Клодет Сорель | страница 33



Артисты, покачиваясь (от качки вагона, исключительно от нее, от разболтанности императорских железных дорог!), вынесли трагика, потерявшего способность передвигаться самостоятельно, и тогда Клодет, наконец, решилась. Одев свое лучшее белье (это был такой ужас, как она сейчас понимала!), резко распахнула дверь в купе Десницкого, который самозабвенно целовался с Никишей Нифонтовым, тем самым молодым актером, что так ей понравился в роли Жадова и который, собственно, и направил ее к режиссеру, после чего жизнь самарской провинциалки кардинальным образом изменилась. Между прочим, в списке претендентов на лишение невинности этот Нифонтов шел вторым номером.

И как после этого не жаловаться на чудовищное невезение? Это ли не фатум, не злой рок?

Клодет демонически (во всяком случае, ей так казалось) расхохотавшись, задвинула дверь купе. И тут же пожалела, что сделала это слишком громко и чересчур нарочито.

Оказывается, об этой наклонности режиссера знал весь театр. Боже, какая она была дура!

Так и начала свое служение в театре девицей.

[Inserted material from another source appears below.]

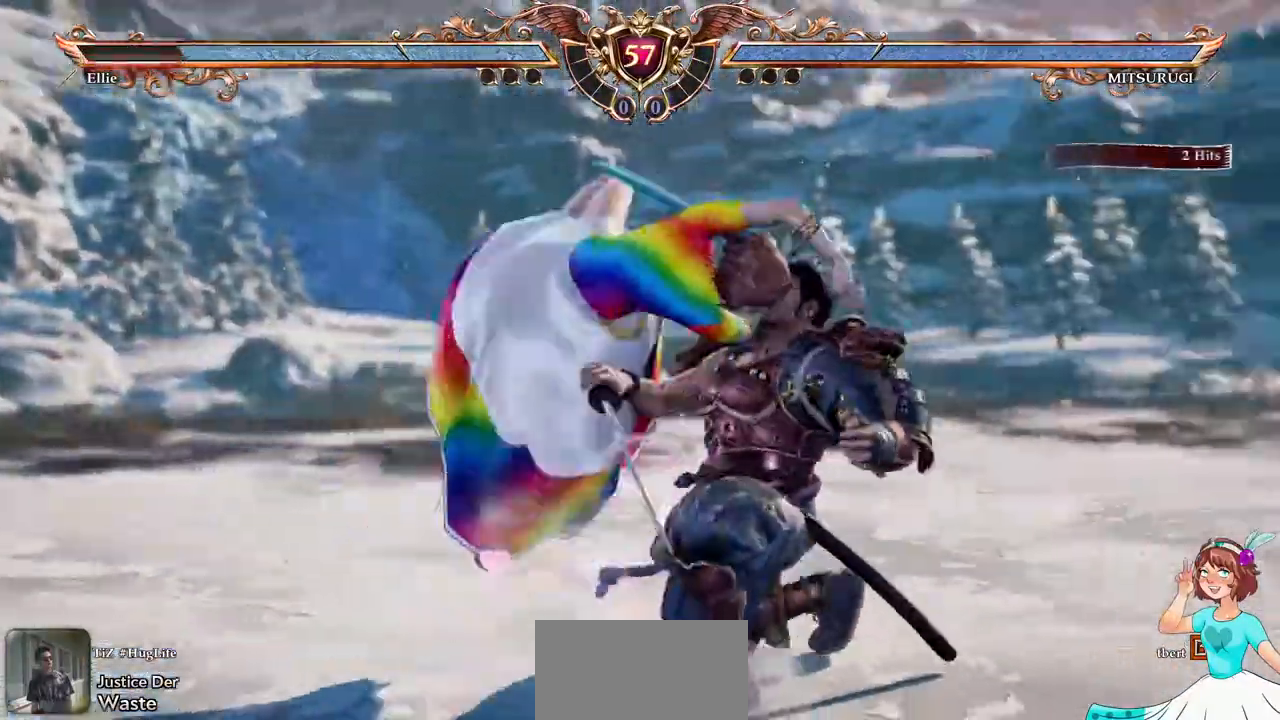
{"dt_ms": 500, "buttons": [], "events": []}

Актеры никогда не говорили «работаю в театре» или «играю в театре», это было уделом дилетантов. Профессионалы говорили: «Служу в театре».

 

А девственность потеряла очень быстро, глупо и неловко, с каким-то театральным критиком, после очередной премьеры пригласившим ее «в номера». Ей было все равно, пусть будет критик, лишь бы избавиться от тянущего чувства собственной женской неполноценности. Удивилась только, что это так больно и совсем не приятно. Но, конечно, не смертельно, надо – значит, надо. Замуж она не собиралась, так что хранить этот смешной кусочек кожи было совершенно не для кого.

 

Из-за этого ли паровозного конфуза, по какой ли другой причине, артистическая карьера как-то не задалась. В двух спектаклях – символистских, полных неясных намеков и туманных аллегорий – звучали ее романсы. Она выходила на сцену в нежно-голубом ниспадающем платье и пела под звуки рояля слова, которые когда-то казались очень важными и глубокими, а теперь казались пошлыми и наивными. Чуть не каждый вечер она плакала у себя в уборной от того, насколько жидкими были аплодисменты, которыми ее не приветствовали, а прогоняли со сцены. Так ей казалось, во всяком случае.

Она хотела играть серьезные трагические роли, а не просто выходить как певичка в кафе-шантане, но Десницкий не торопился продвигать юное дарование и вообще оказался довольно противным.

 

Зато Москва – красавица! После сонной Самары, заполненной некрасивыми толстыми людьми, древняя столица производила впечатление веселой разбитной бабенки, немножко пьяной и очень развратной. По улицам катились не только извозчики на резиновых шинах, но и лихие авто, сверкающие колпаками колес. В этих авто сидели затянутые в кожу молодые люди в огромных темных очках и кожаных же фуражках. От них пахло опасностью и кокаином.